First of all, the scriptures do not say rebellion is bound in the heart of a child.
Prov 22:15 Foolishness is bound in the heart of a child; but the rod of correction shall drive it far from him.
Foolishness is quite different from rebellion.
A rattlesnake is born with the ability to kill, but it is not a killer until it kills.
Man is born with the ability to sin just as Adam and Eve were created with the ability to sin or else they could not. And that destroys your doctrine, for God said they were "very good" even though they had this ability. No, they did not become evil until they actually exercised this ability and actually sinned. Having the ability does not make you evil, exercising the ability does.
My car has the ability to kill a person, but I am not a killer until I use that car to purposely run over and kill someone.
The scriptures say we are made after the similitude of God.
James 3:Therewith bless we God, even the Father; and therewith curse we men, which are made after the similitude of God.
Similitude means likeness. And this is New Testament, and it is not speaking of Adam.
Gill's Exposition of the Entire Bible
Foolishness is bound in the heart of a child,.... That is, sin, the greatest of all folly; this is naturally in the heart of man; it is in the heart of a child, it is in him from his infancy; it is bound in his heart, it is rooted and riveted in him, being conceived in sin, and shapen in iniquity; it is what cleaves close to him, and he has a strong affection for and desire after: the imagination of man's heart is evil from his youth, Genesis 8:21; so that he is not easily brought off of sin, or becomes wise;
but the rod of correction shall drive it far from him; the rod used by parents, for the correction of sin and folly, is a means of making children wise, and of restraining the folly that is bound up in them; and of reclaiming them from those sinful ways, which the folly of their hearts leads them to, and so in some measure of driving it far from them.

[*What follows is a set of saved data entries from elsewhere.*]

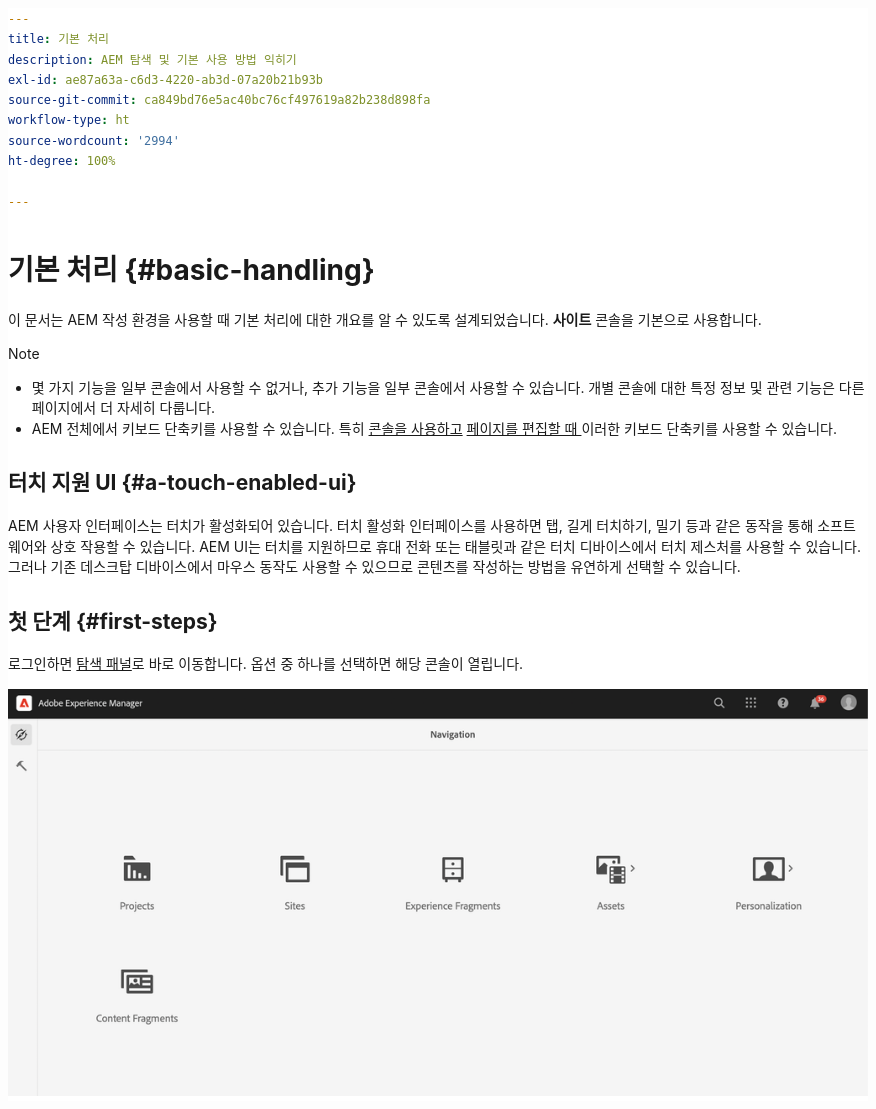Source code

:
 ```yaml
---
title: 기본 처리
description: AEM 탐색 및 기본 사용 방법 익히기
exl-id: ae87a63a-c6d3-4220-ab3d-07a20b21b93b
source-git-commit: ca849bd76e5ac40bc76cf497619a82b238d898fa
workflow-type: ht
source-wordcount: '2994'
ht-degree: 100%

---
```


# 기본 처리 {#basic-handling}

이 문서는 AEM 작성 환경을 사용할 때 기본 처리에 대한 개요를 알 수 있도록 설계되었습니다. **사이트** 콘솔을 기본으로 사용합니다.

>[!NOTE]
>
>* 몇 가지 기능을 일부 콘솔에서 사용할 수 없거나, 추가 기능을 일부 콘솔에서 사용할 수 있습니다. 개별 콘솔에 대한 특정 정보 및 관련 기능은 다른 페이지에서 더 자세히 다룹니다.
>* AEM 전체에서 키보드 단축키를 사용할 수 있습니다. 특히 [콘솔을 사용하고](/help/sites-cloud/authoring/getting-started/keyboard-shortcuts.md) [페이지를 편집할 때 ](/help/sites-cloud/authoring/fundamentals/keyboard-shortcuts.md)이러한 키보드 단축키를 사용할 수 있습니다.


## 터치 지원 UI {#a-touch-enabled-ui}

AEM 사용자 인터페이스는 터치가 활성화되어 있습니다. 터치 활성화 인터페이스를 사용하면 탭, 길게 터치하기, 밀기 등과 같은 동작을 통해 소프트웨어와 상호 작용할 수 있습니다. AEM UI는 터치를 지원하므로 휴대 전화 또는 태블릿과 같은 터치 디바이스에서 터치 제스처를 사용할 수 있습니다. 그러나 기존 데스크탑 디바이스에서 마우스 동작도 사용할 수 있으므로 콘텐츠를 작성하는 방법을 유연하게 선택할 수 있습니다.

## 첫 단계 {#first-steps}

로그인하면 [탐색 패널](#navigation-panel)로 바로 이동합니다. 옵션 중 하나를 선택하면 해당 콘솔이 열립니다.

![탐색 패널](/help/sites-cloud/authoring/assets/navigation.png)
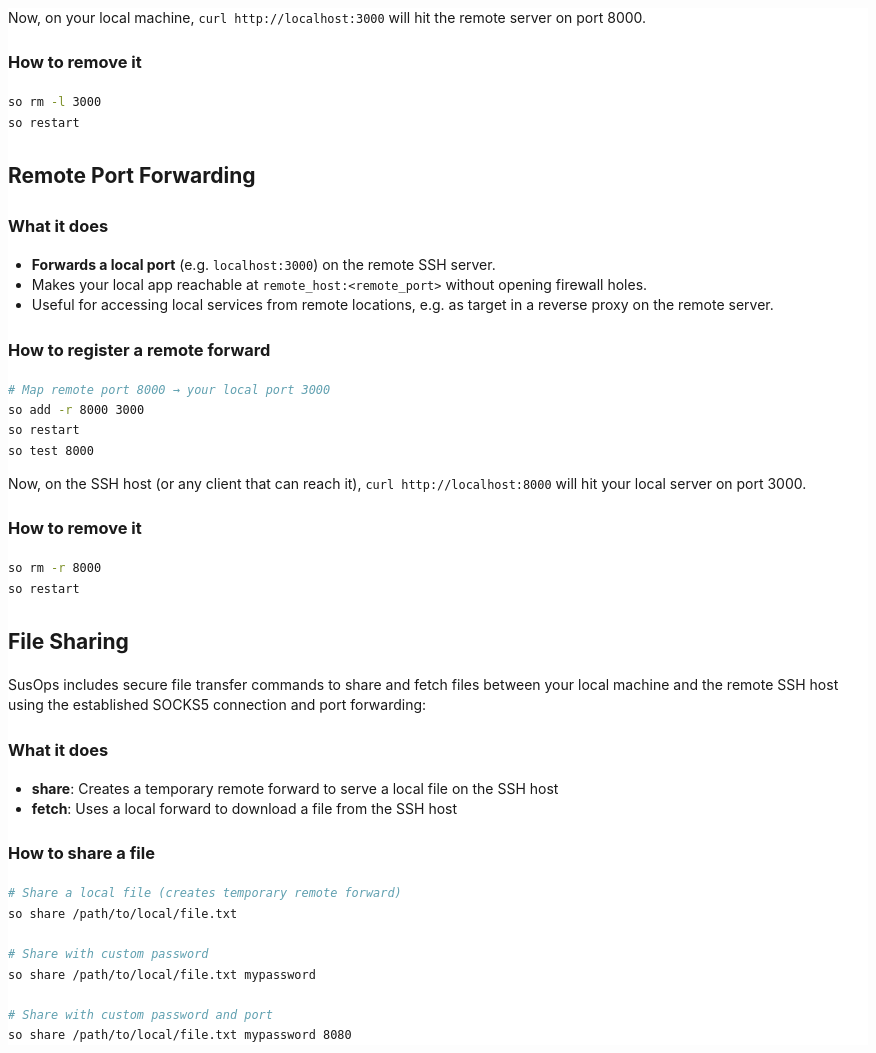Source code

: Now, on your local machine, `curl http://localhost:3000` will hit the remote server on port 8000.

### How to remove it
```bash
so rm -l 3000
so restart
```

## Remote Port Forwarding

### What it does
- **Forwards a local port** (e.g. `localhost:3000`) on the remote SSH server.
- Makes your local app reachable at `remote_host:<remote_port>` without opening firewall holes.
- Useful for accessing local services from remote locations, e.g. as target in a reverse proxy on the remote server.

### How to register a remote forward
```bash
# Map remote port 8000 → your local port 3000
so add -r 8000 3000
so restart
so test 8000
```
Now, on the SSH host (or any client that can reach it), `curl http://localhost:8000` will hit your local server on port 3000.

### How to remove it
```bash
so rm -r 8000
so restart
```

## File Sharing

SusOps includes secure file transfer commands to share and fetch files between your local machine and the remote SSH host using the established SOCKS5 connection and port forwarding:

### What it does

- **share**: Creates a temporary remote forward to serve a local file on the SSH host
- **fetch**: Uses a local forward to download a file from the SSH host

### How to share a file

```bash
# Share a local file (creates temporary remote forward)
so share /path/to/local/file.txt

# Share with custom password
so share /path/to/local/file.txt mypassword

# Share with custom password and port
so share /path/to/local/file.txt mypassword 8080
```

Keil and Delitzsch Biblical Commentary on the Old Testament
15 Folly is bound to the heart of a child;
The rod of correction driveth it forth.
Folly, i.e., pleasure in stupid tricks, silly sport, and foolish behaviour, is the portion of children as such; their heart is as yet childish, and folly is bound up in it. Education first driveth forth this childish, foolish nature (for, as Menander says:
Ὁ μὴ δαρεὶς ἄνθρωπος οὐ παιδεύεται),
and if effects this when it is unindulgently severe: the שׁבט מוּסר (vid., Proverbs 23:13) removeth אוּלת from the heart, for it imparts intelligence and makes wise (Proverbs 29:15). The lxx is right in rendering 16a: ἄνοια ἐξῆπται (from ἐξάπτειν) καρδίας νέου; but the Syr. has "here mangled the lxx, and in haste has read ἀνοίᾳ ἐξίπταται: folly makes the understanding of the child fly away" (Lagarde).